25th February 2025
Written by Emma Grisdale (Clinical Psychologist), Laura Humphries (Consultant Psychiatrist) and Vernanda Julien (Improvement Advisor)
Figure 1: Tower Hamlets Autism Service Team
Tower Hamlets Autism Service (THAS) have identified that we would like to improve access to our service by under-represented groups.
Background
We completed an audit of the RIO clinical record system between June 2024 to February 2025, in order to investigate the extent to which referrals to our service were representative of the population of Tower Hamlets. We hoped to identify any notable cohorts of excluded or under represented people.
We found that referrals received are not representative of the demographics of the local population, particularly with regards to ethnicity.
This inspired the idea for our newest QI project which we hope to align with the principles of the triple aim framework (e.g. reducing health inequalities and improving patient experience).
We found that Bangladeshi women are currently the most starkly under-represented group in relation to referrals to the service – 15% of female referrals were Bangladeshi women, whereas Bangladeshi women make up 34.6% of the female population of Tower Hamlets (Figure 2).
Figure 2: Pareto Chart showing the representation gap between Tower Hamlets Population and referrals received by THAS
Additional trends identified were that GPs were three times more likely to refer a White British woman than a Bengali woman and white British women were five times more likely to self-refer than British Bengali woman.
We aim to identify the reasons behind these discrepancies and locate potential barriers to accessing our service. Our improvement aim is to increase the percentage of referrals of Bangladeshi women to 30% by December 2025 in order to bring this more in line with the local population figure.
Why is it important?
Autistic individuals have increased risk of chronic physical and mental health conditions and ethnic minority groups generally have poorer health outcomes compared to the overall population.

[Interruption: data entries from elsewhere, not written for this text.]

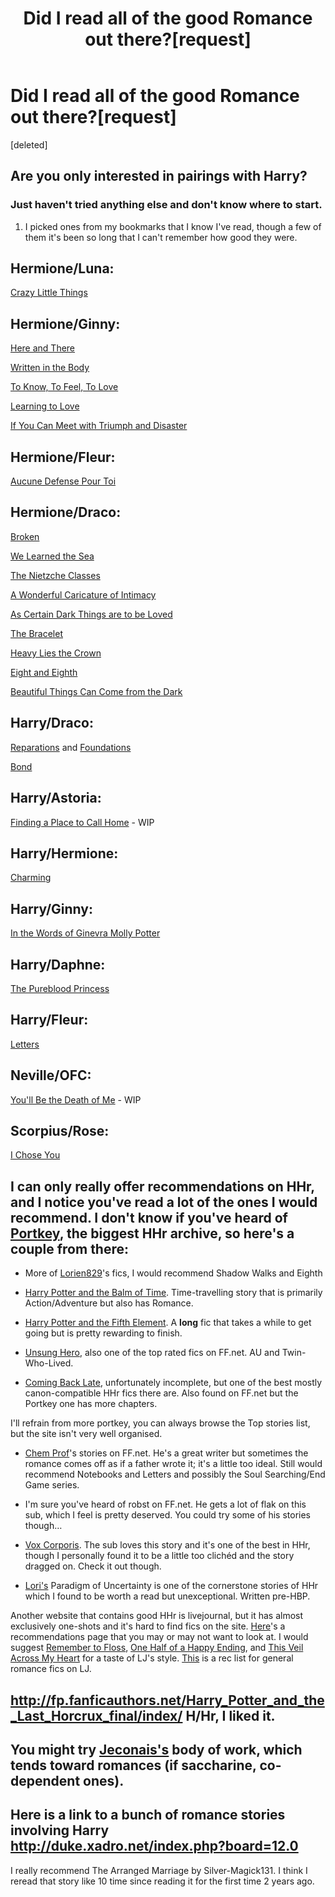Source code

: #+TITLE: Did I read all of the good Romance out there?[request]

* Did I read all of the good Romance out there?[request]
:PROPERTIES:
:Score: 8
:DateUnix: 1408151251.0
:DateShort: 2014-Aug-16
:FlairText: Request
:END:
[deleted]


** Are you only interested in pairings with Harry?
:PROPERTIES:
:Author: denarii
:Score: 3
:DateUnix: 1408152814.0
:DateShort: 2014-Aug-16
:END:

*** Just haven't tried anything else and don't know where to start.
:PROPERTIES:
:Author: pinkerton_jones
:Score: 1
:DateUnix: 1408154310.0
:DateShort: 2014-Aug-16
:END:

**** I picked ones from my bookmarks that I know I've read, though a few of them it's been so long that I can't remember how good they were.

** Hermione/Luna:
   :PROPERTIES:
   :CUSTOM_ID: hermioneluna
   :END:
[[http://www.dreiser.org/miscfic/crazy.htm][Crazy Little Things]]

** Hermione/Ginny:
   :PROPERTIES:
   :CUSTOM_ID: hermioneginny
   :END:
[[https://www.fanfiction.net/s/7525570/1/Here-And-There][Here and There]]

[[https://archiveofourown.org/works/604174/chapters/1089096][Written in the Body]]

[[https://www.fanfiction.net/s/5652272/1/To-Know-To-Feel-To-Love][To Know, To Feel, To Love]]

[[https://www.fanfiction.net/s/7058997/1/Learning-to-Love][Learning to Love]]

[[https://www.fanfiction.net/s/7199645/1/If%20You%20Can%20Meet%20With%20Triumph%20And%20Disaster][If You Can Meet with Triumph and Disaster]]

** Hermione/Fleur:
   :PROPERTIES:
   :CUSTOM_ID: hermionefleur
   :END:
[[https://www.fanfiction.net/s/4238384/1/Aucune-Defense-Pour-Toi][Aucune Defense Pour Toi]]

** Hermione/Draco:
   :PROPERTIES:
   :CUSTOM_ID: hermionedraco
   :END:
[[https://www.fanfiction.net/s/4172243/1/Broken][Broken]]

[[https://www.fanfiction.net/s/3144908/1/We-Learned-the-Sea][We Learned the Sea]]

[[https://www.fanfiction.net/s/2603288/1/The-Nietzsche-Classes][The Nietzche Classes]]

[[https://www.fanfiction.net/s/3878384/1/A-Wonderful-Caricature-of-Intimacy][A Wonderful Caricature of Intimacy]]

[[https://archiveofourown.org/works/466612/chapters/806010?view_adult=true][As Certain Dark Things are to be Loved]]

[[https://www.fanfiction.net/s/3932315/1/The-Bracelet][The Bracelet]]

[[https://www.fanfiction.net/s/4797492/1/Heavy-Lies-the-Crown][Heavy Lies the Crown]]

[[https://www.fanfiction.net/s/4104460/1/Eight-and-Eighth][Eight and Eighth]]

[[https://www.fanfiction.net/s/2978409/1/Beautiful-Things-Can-Come-From-The-Dark][Beautiful Things Can Come from the Dark]]

** Harry/Draco:
   :PROPERTIES:
   :CUSTOM_ID: harrydraco
   :END:
[[https://www.fanfiction.net/s/4842696/1/Reparations][Reparations]] and [[https://www.fanfiction.net/s/5047623/1/Foundations][Foundations]]

[[https://www.fanfiction.net/s/2493456/1/Bond][Bond]]

** Harry/Astoria:
   :PROPERTIES:
   :CUSTOM_ID: harryastoria
   :END:
[[https://www.fanfiction.net/s/9885609/1/Finding-a-Place-to-Call-Home][Finding a Place to Call Home]] - WIP

** Harry/Hermione:
   :PROPERTIES:
   :CUSTOM_ID: harryhermione
   :END:
[[https://www.fanfiction.net/s/1249477/1/Charming][Charming]]

** Harry/Ginny:
   :PROPERTIES:
   :CUSTOM_ID: harryginny
   :END:
[[https://www.fanfiction.net/s/3728284/1/In-the-Words-of-Ginevra-Molly-Potter][In the Words of Ginevra Molly Potter]]

** Harry/Daphne:
   :PROPERTIES:
   :CUSTOM_ID: harrydaphne
   :END:
[[https://www.fanfiction.net/s/6943436/1/The-Pureblood-Princess][The Pureblood Princess]]

** Harry/Fleur:
   :PROPERTIES:
   :CUSTOM_ID: harryfleur
   :END:
[[https://www.fanfiction.net/s/6535391/1/Letters][Letters]]

** Neville/OFC:
   :PROPERTIES:
   :CUSTOM_ID: nevilleofc
   :END:
[[https://www.fanfiction.net/s/9738656/1/You-ll-Be-The-Death-of-Me][You'll Be the Death of Me]] - WIP

** Scorpius/Rose:
   :PROPERTIES:
   :CUSTOM_ID: scorpiusrose
   :END:
[[https://www.fanfiction.net/s/9015327/1/][I Chose You]]
:PROPERTIES:
:Author: denarii
:Score: 6
:DateUnix: 1408197070.0
:DateShort: 2014-Aug-16
:END:


** I can only really offer recommendations on HHr, and I notice you've read a lot of the ones I would recommend. I don't know if you've heard of [[http://fanfiction.portkey.org/fanfiction][Portkey]], the biggest HHr archive, so here's a couple from there:

- More of [[http://fanfiction.portkey.org/profile/16292][Lorien829]]'s fics, I would recommend Shadow Walks and Eighth

- [[http://fanfiction.portkey.org/story/8392][Harry Potter and the Balm of Time]]. Time-travelling story that is primarily Action/Adventure but also has Romance.

- [[http://fanfiction.portkey.org/story/6048][Harry Potter and the Fifth Element]]. A *long* fic that takes a while to get going but is pretty rewarding to finish.

- [[http://fanfiction.portkey.org/story/6109][Unsung Hero]], also one of the top rated fics on FF.net. AU and Twin-Who-Lived.

- [[http://fanfiction.portkey.org/story/8073][Coming Back Late]], unfortunately incomplete, but one of the best mostly canon-compatible HHr fics there are. Also found on FF.net but the Portkey one has more chapters.

I'll refrain from more portkey, you can always browse the Top stories list, but the site isn't very well organised.

- [[https://www.fanfiction.net/u/769110/chem-prof][Chem Prof]]'s stories on FF.net. He's a great writer but sometimes the romance comes off as if a father wrote it; it's a little too ideal. Still would recommend Notebooks and Letters and possibly the Soul Searching/End Game series.

- I'm sure you've heard of robst on FF.net. He gets a lot of flak on this sub, which I feel is pretty deserved. You could try some of his stories though...

- [[https://www.fanfiction.net/s/3186836/1/Vox-Corporis][Vox Corporis]]. The sub loves this story and it's one of the best in HHr, though I personally found it to be a little too clichéd and the story dragged on. Check it out though.

- [[http://www.fictionalley.org/authors/lori/][Lori's]] Paradigm of Uncertainty is one of the cornerstone stories of HHr which I found to be worth a read but unexceptional. Written pre-HBP.

Another website that contains good HHr is livejournal, but it has almost exclusively one-shots and it's hard to find fics on the site. [[https://botherandbother.livejournal.com/910.html][Here]]'s a recommendations page that you may or may not want to look at. I would suggest [[https://chipping.livejournal.com/18415.html][Remember to Floss]], [[https://harryhermione.livejournal.com/1868118.html][One Half of a Happy Ending]], and [[https://corleones.livejournal.com/26629.html][This Veil Across My Heart]] for a taste of LJ's style. [[http://www.livejournal.com/tools/memories.bml?keyword=Harry+Potter+Fic&user=misplacedmoony&sortby=des][This]] is a rec list for general romance fics on LJ.
:PROPERTIES:
:Author: play_the_puck
:Score: 3
:DateUnix: 1408161382.0
:DateShort: 2014-Aug-16
:END:


** [[http://fp.fanficauthors.net/Harry_Potter_and_the_Last_Horcrux_final/index/]] H/Hr, I liked it.
:PROPERTIES:
:Author: deirox
:Score: 2
:DateUnix: 1408166899.0
:DateShort: 2014-Aug-16
:END:


** You might try [[http://jeconais.fanficauthors.net/][Jeconais's]] body of work, which tends toward romances (if saccharine, co-dependent ones).
:PROPERTIES:
:Author: truncation_error
:Score: 1
:DateUnix: 1408191404.0
:DateShort: 2014-Aug-16
:END:


** Here is a link to a bunch of romance stories involving Harry [[http://duke.xadro.net/index.php?board=12.0]]

I really recommend The Arranged Marriage by Silver-Magick131. I think I reread that story like 10 time since reading it for the first time 2 years ago.
:PROPERTIES:
:Score: 1
:DateUnix: 1408468932.0
:DateShort: 2014-Aug-19
:END:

We want to understand the inequalities in accessing our service to improve equity of access and outcomes for our service users.
Project team
Our project leads, Clinical Psychologist Dr Emma Grisdale and Consultant Psychiatrist Dr Laura Humphries joined the ELFT QI Improvement Leadership Programme (ILP) in October 2024 which has supported the work on the project.
The ILP has been a really useful opportunity to think through all of the different stages of planning the project and going about coming up with change ideas. Our understanding of the rationale behind the QI approach has developed and improved. It has allowed us to make sure that we have the right range of voices in the room to make up an effective project team. We have also learnt strategies to improve the process of chairing, managing and setting up the project.
Being part of the wider QI community has been a really valuable experience. Gaining others’ perspectives on our project and hearing about their projects has been invaluable. We are also very grateful for the support of our fantastic improvement advisor and project sponsor.
Our project team consists of Vernanda Julien (Improvement Advisor), Day Njovana (QI Sponsor), Laura Humphries (consultant psychiatrist, project lead), Emma Grisdale (clinical psychologist, project lead), Felicity Bowden (autism service operational lead), Nuala Murphy (occupational therapist), Josie Moriarty (support worker), Faaiza Ullah (service user), Zoe Thomas (trainee clinical psychologist), Sadiya Khanum (administrator), Gemma Nicholson (speech and language therapist), Jessie Atack (social worker), Alli Badasconyi (consultant psychiatrist) and Liz Higgins (occupational therapist).
Understanding the problem
We explored the possible factors contributing towards the low referrals of women of Bangladeshi background, using a fishbone diagram (Figure 3).
Figure 3: Fishbone Diagram – Low referral rates of Bangladeshi women
Our theory of change
Once we had an understanding of the problem, we went on to develop our theory of change using a driver diagram (Figure 4). This helped us to identify changes we could test which we believe could lead to an increase in referrals of Bangladeshi women.
Figure 4: Driver Diagram – Increasing the percentage of referrals for Bangladeshi women
Testing changes and data collection
We have used multi-voting and structured discussions to prioritise the tests of change we would like to take forward. This has helped us to identify which tests of change would be our quick wins and our high impact changes.
Our first test of change will involve making changes to our website to ensure the information is easy to understand and translated information is easily available for non-English speakers.
We have collected baseline data on the percentage of referrals we have received for Bangladeshi women between June 2024 and February 2025 (Figure 4). We will continue to monitor this data as our outcome measure to determine the impact of our tests of change. We will also look at the number of self-referrals we receive as a process measure.
Figure 4: P Chart – Percentage of Bangladeshi women referred to THAS (baseline data)
Next steps
We believe our high impact changes will require strengthening our relationships with community centres which are regularly accessed by Bangladeshi women to raise awareness of autism and our service.
We also believe that increasing the cultural competence of referrers will strengthen their ability to recognise the ways autism may present in different ethnicities and genders.
We will begin planning the next phase of our tests of change and continue to collect quantitative and qualitative data to determine impact.